Il 22 ottobre si terranno le seconde elezioni in Kosovo, quelle per il governo locale, dopo quelle dell'11 giugno, quando si tennero le elezioni parlamentari. Di quest'ultimo come primo partito è venuto il Movimento Vetevendosje, il secondo era PDK, e il terzo era LDK. A differenza dei risultati delle elezioni parlamentari, il risultato potrebbe essere [...]
A differenza dei risultati delle elezioni parlamentari, potrebbe essere il risultato di quelle locali. Questo perché i cittadini possono essere demotivati da ritardi nella costruzione di istituzioni dopo l'11 giugno, e il numero di elettori non è grande.
Il conoscitore Mazum Baraliu ha detto di “Indexline Che, tuttavia, l'umore dei cittadini dipende anche dal comportamento dei candidati per i sindaci, come li incoraggeranno a votare.

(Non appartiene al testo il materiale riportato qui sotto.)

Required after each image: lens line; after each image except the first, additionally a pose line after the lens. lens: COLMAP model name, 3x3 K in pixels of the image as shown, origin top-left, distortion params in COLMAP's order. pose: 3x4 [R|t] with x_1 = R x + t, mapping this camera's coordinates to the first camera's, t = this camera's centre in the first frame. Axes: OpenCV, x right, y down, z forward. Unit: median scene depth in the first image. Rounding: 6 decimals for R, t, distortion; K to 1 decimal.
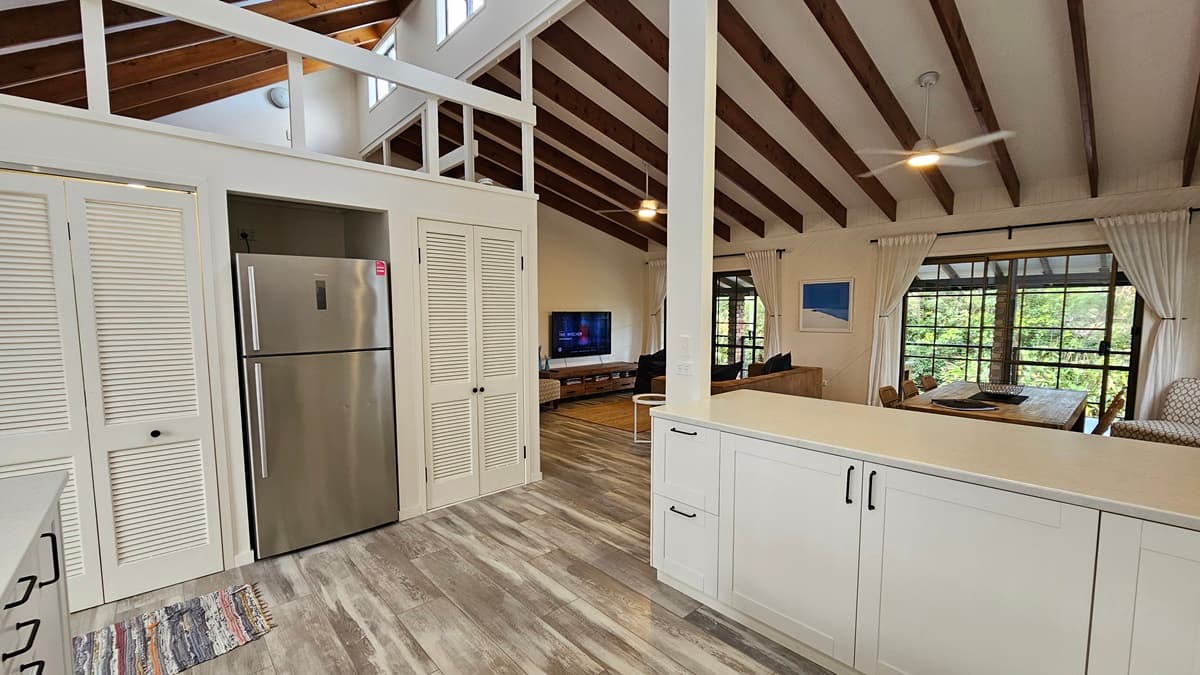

Dipende dall'umore del cittadino. Ci possono essere cambiamenti perché c'è stato movimento e ci sono stati comportamenti di classe politica, ritardi nella costruzione di istituzioni, l'insistenza sull'attuazione di obiettivi politici tutti indiscriminatamente, a modo suo. È uno specifico che nelle elezioni locali ci può essere un altro approccio, anche altri risultati, e le uscite di voto altrimenti perché i cittadini possono essere motivati, o demotivati dai candidati nel loro comune, circostanze che sono nel comune, organizzazione politica dei soggetti politici, in quanto sono in contatto con il cittadino che li motivano a votare di più. Ci sono molti fattori che influiscono, ma io prendo il sopravvento nel complesso mi aspetto che ci saranno più uscite e interessi, ancora più di assunzione, ha detto.
Baraliu prevede che ci potrebbe essere punizione per l'intera classe politica, perché la posizione di opposizione aveva tentato di entrare in qualsiasi forma di potere, o non permettere all'altro di ottenere il potere.
Ma c'è stata anche la punizione di tutta la classe politica perché le posizioni-oppositali erano pronte in unanimi solo per impedire l'un l'altro di prendere il potere, e di prendere il potere stesso. Senza alcuna considerazione per il cittadino e nessuna comprensione dei bisogni del cittadino per l'amministrazione e gli organi che ha il potere di assunzione, è espresso.